7. Focus on solving real business problems and communicating impact

There is no sales training program in the world that can help you if you can not perform these three critical steps:

  1. You need to understand the current state by doing proper discovery. 
  2. You need a crystal clear understanding of the problem, and the quantifiable impact of what happens if the problem is not resolved. 
  3. You need to effectively communicate the delta that exists between the current state and the future state. 

For example, if you are selling SEO solutions to a CMO — they don’t care about the exceptional functionality of your software — they want to hear about the economic benefits associated with organic traffic growth

Always aim to present the expected ROI of the buying decision. Talk in terms of business metrics and be prepared to share quantifiable ROI from other customers. 

Ideally, in collaboration with your sales management team, you should be able to calculate an estimated profitability outcome for the prospect’s business. 

Keep your estimates as close to real numbers as possible

8. Prepare case studies and references

You should be able to prove your words with real-life case studies. 

Include a success story of the most relevant customer (and make sure you have permission to create and share it) in your presentation to illustrate how exactly your platform contributes to achieving long-term business outcomes. 

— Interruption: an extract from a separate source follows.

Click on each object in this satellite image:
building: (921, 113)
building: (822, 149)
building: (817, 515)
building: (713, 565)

Use your case studies as social proof, but avoid spending too much time talking about other companies. 

9. Use “loss aversion” tactics

Executives are only going to make a commitment to change if you focus on what they stand to lose versus what they stand to gain. 

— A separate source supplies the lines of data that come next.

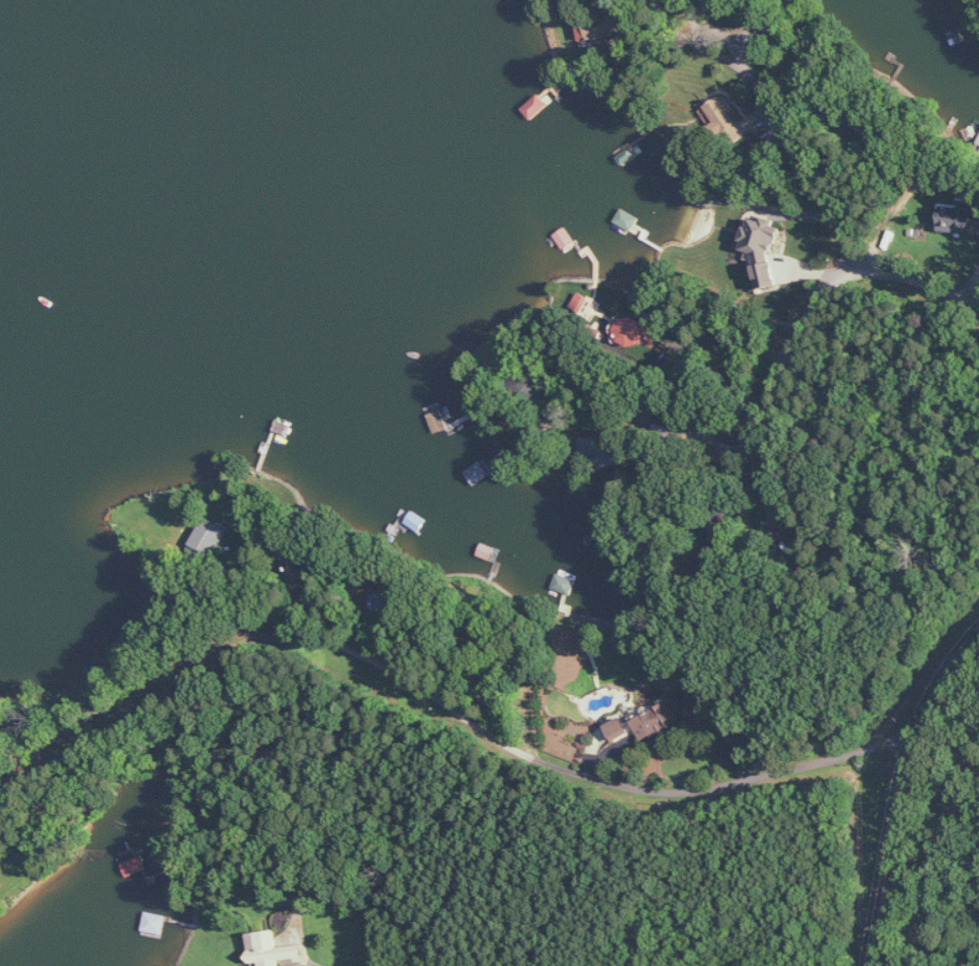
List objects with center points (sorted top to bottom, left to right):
building: (612, 23)
building: (726, 120)
road: (791, 144)
building: (959, 218)
building: (764, 252)
building: (636, 331)
road: (796, 338)
road: (692, 343)
road: (544, 393)
road: (759, 521)
building: (211, 536)
building: (300, 570)
building: (565, 584)
building: (383, 603)
building: (657, 721)
road: (676, 727)
building: (619, 729)
road: (525, 754)
road: (899, 790)
road: (346, 920)
building: (272, 950)

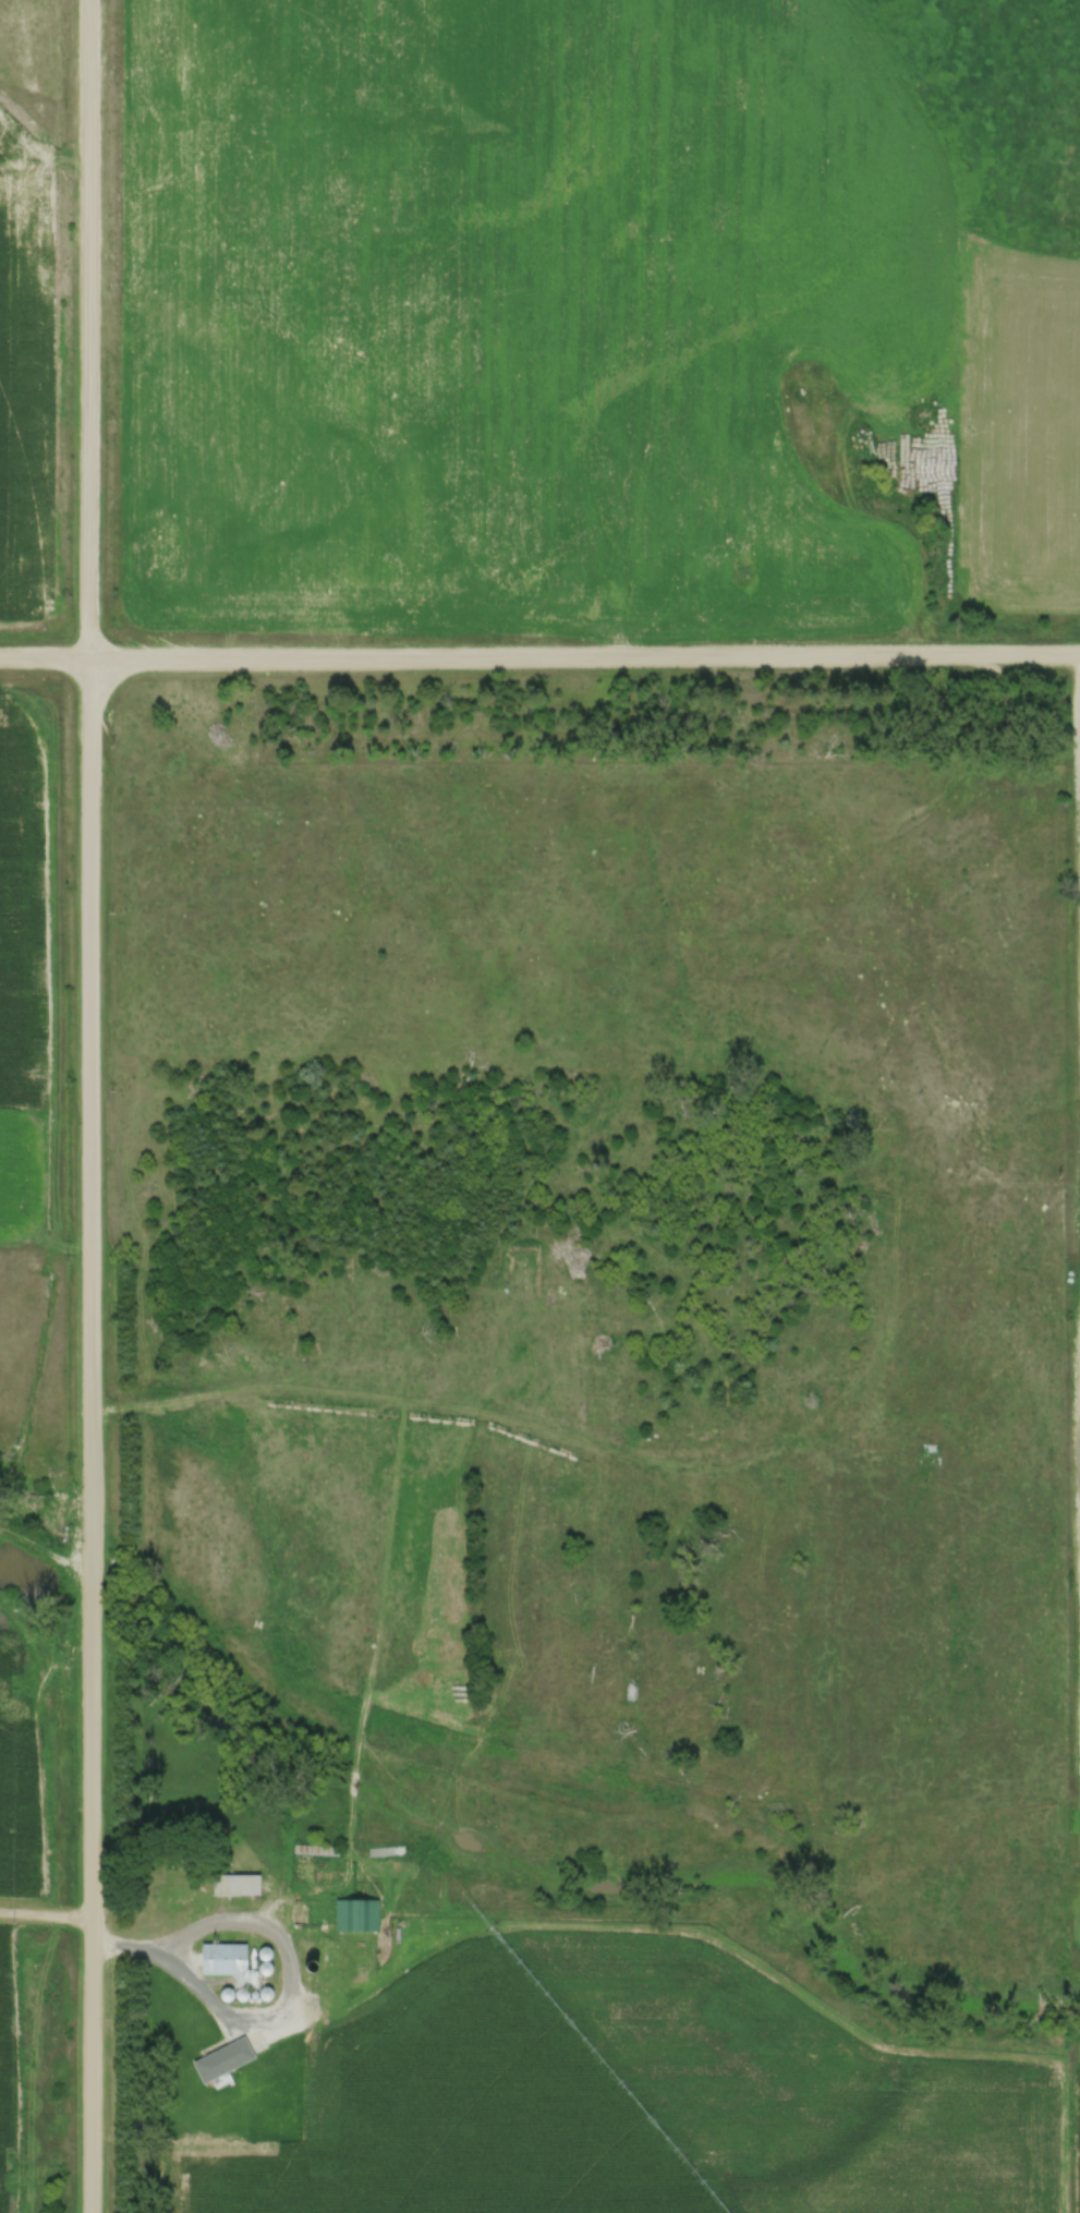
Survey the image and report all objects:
road: (540, 656)
road: (93, 1106)
building: (1075, 1821)
building: (233, 1883)
building: (355, 1913)
road: (45, 1915)
road: (272, 1934)
road: (128, 1948)
building: (220, 2058)
crop: (1079, 2130)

In other words, the fear of losing outweighs the joy of winning.

Avoiding losses is a more powerful driver for executives than pursuing incremental gains. 

Therefore, by demonstrating what they miss out on while not using your product, you’re more likely to get executive buy-in. 

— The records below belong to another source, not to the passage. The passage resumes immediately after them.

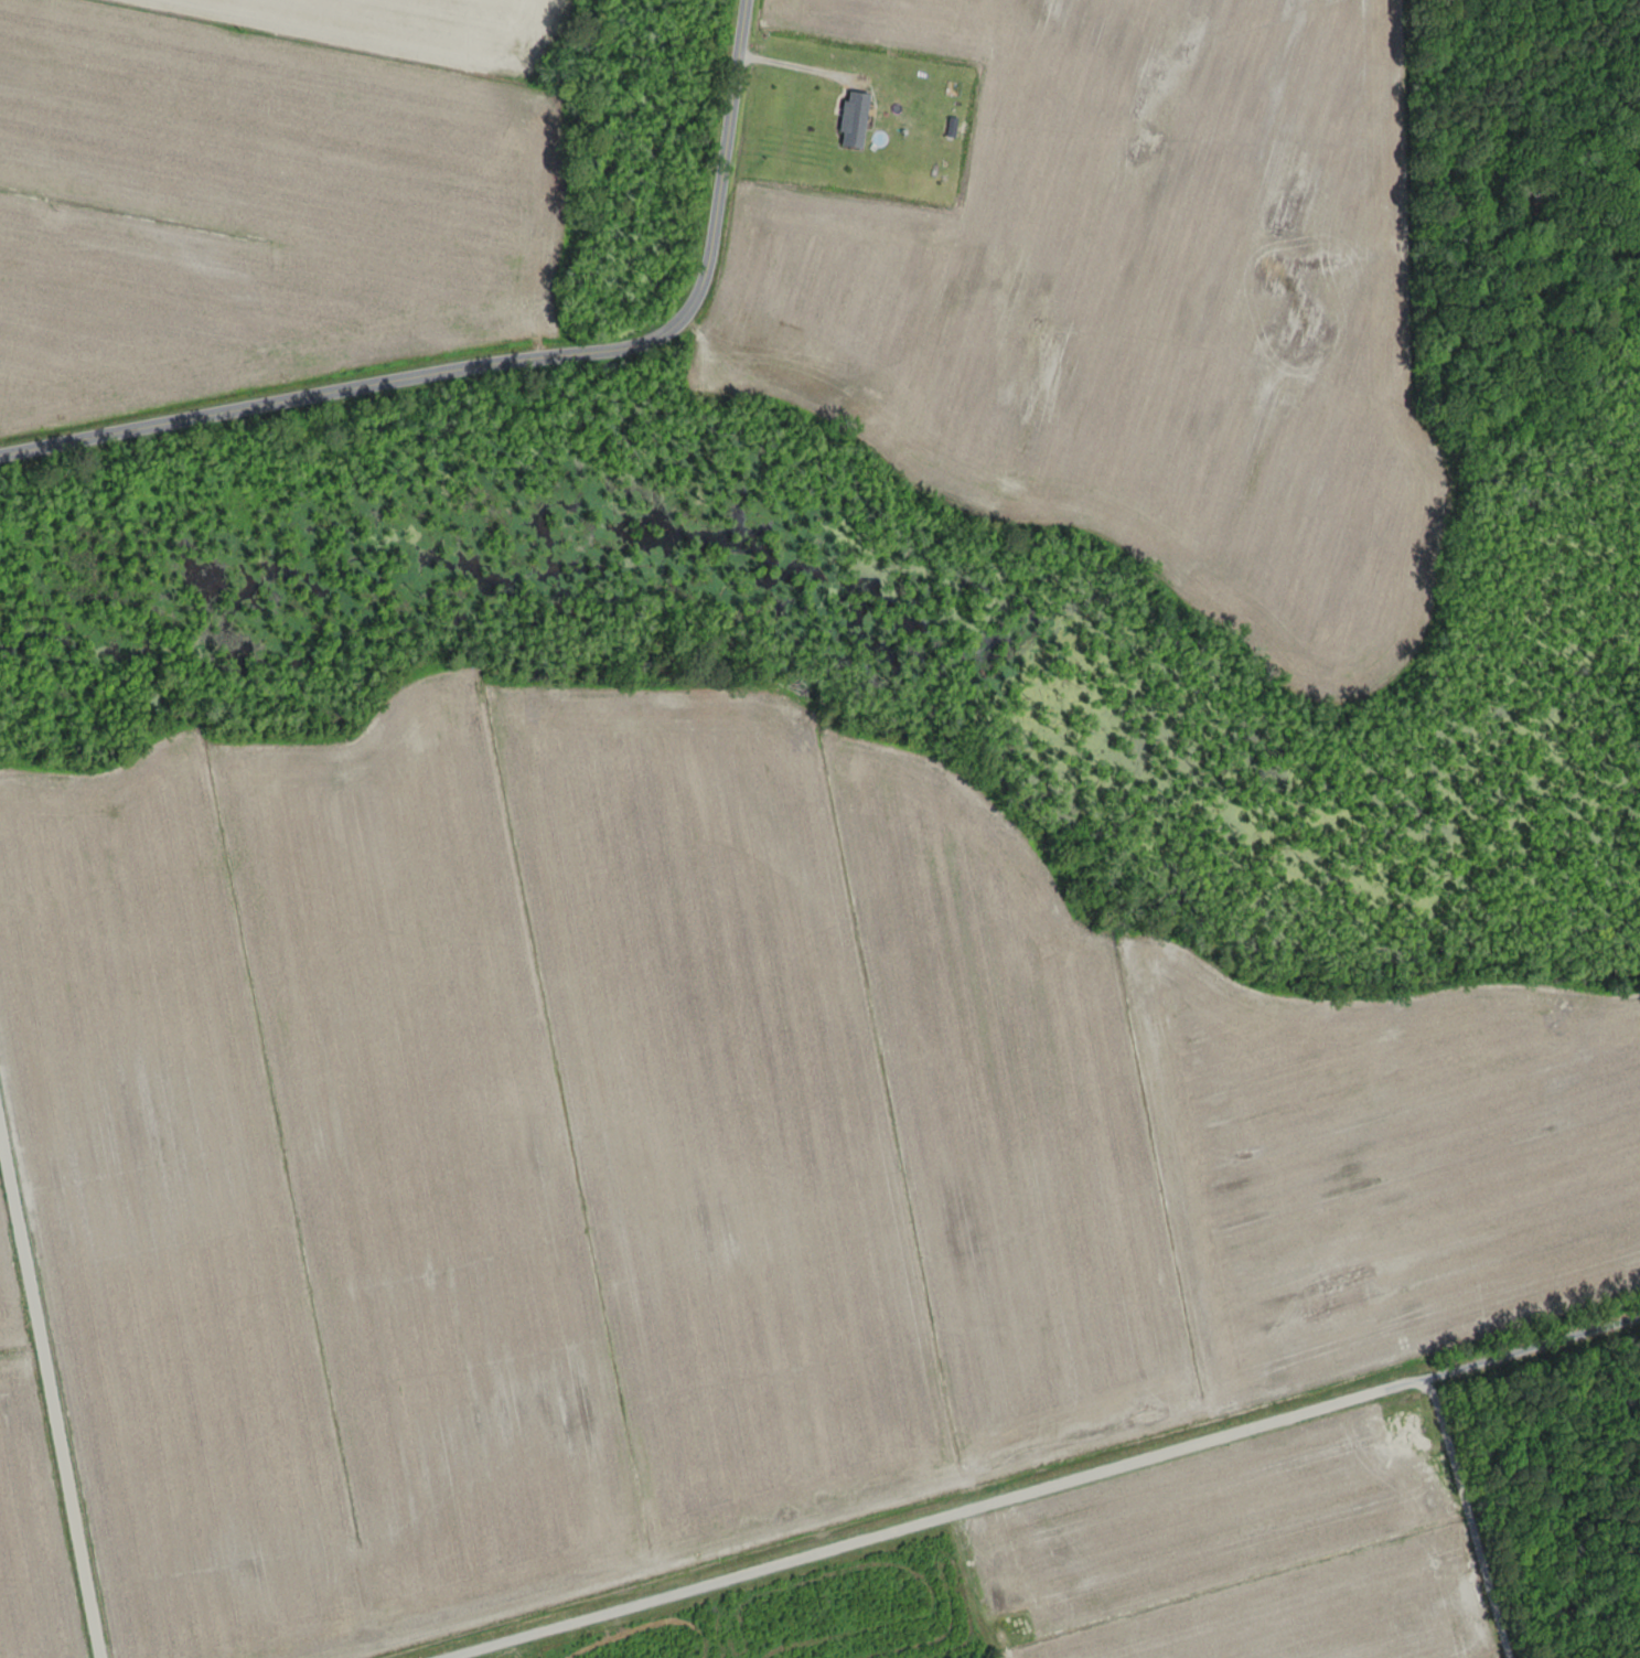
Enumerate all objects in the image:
road: (786, 66)
building: (826, 114)
road: (500, 370)
road: (1531, 1348)
road: (44, 1430)
road: (1076, 1478)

10. Understand their decision-making style

Your C-level executive likely falls under one of the five decision-making styles — it’s helpful to decipher their operating style to tailor your messaging accordingly.

  • The Charismatic: Described as enthusiastic and persistent, charismatics are quick to absorb and act on new ideas. While being open to risks, they are responsible and determined individuals. Despite initial enthusiasm, these people understand the need to reason their emotional decisions with facts. 
  • The Deep Thinker: These are the most difficult decision-makers to persuade. To make a buying decision, they’ll require as much information as possible, including real-life case studies, market research data, cost-benefit analysis, etc.
  • The Skeptic: This type of decision-maker is highly suspicious about everything you present to them until you win their trust. You should be ready to answer a lot of questions and stay incredibly diplomatic. A referral from a trusted source will help you establish credibility with a skeptic.
  • The Follower: Afraid of wrong choices, followers aren’t open to risk. They’re more likely to agree with you if you can show them how others have implemented your solution successfully.  
  • The Controller: These people are logical and objective in their decisions. Unlike deep thinkers or skeptics, controllers aren’t too interested in case studies and social proof. In your conversation with a controller, you’d better let them lead and ask questions. If they don’t convince themselves, nobody can impact their decision. 

You’ll get an idea of your executive’s decision-making style after your first interaction with them. 

Observe the way they respond to your pitch, ask questions, and present their concerns — and you’ll be able to figure out the triggers that impulse their buying decisions and include them in your sales communication.

C-Suite Executives Are Strategic Thinkers

C-suite executives perceive your value proposition differently from other roles. From their perspective, it only matters how it helps them solve an organizational problem and what it means for them in the long run. 

When selling to the C-suite, you should tailor your messaging to shift focus from immediate benefits to the big picture. 

At the end of the day, no matter what your buyer’s position is — the key to a successful sales strategy is understanding what’s truly important to them and addressing it in your sales process.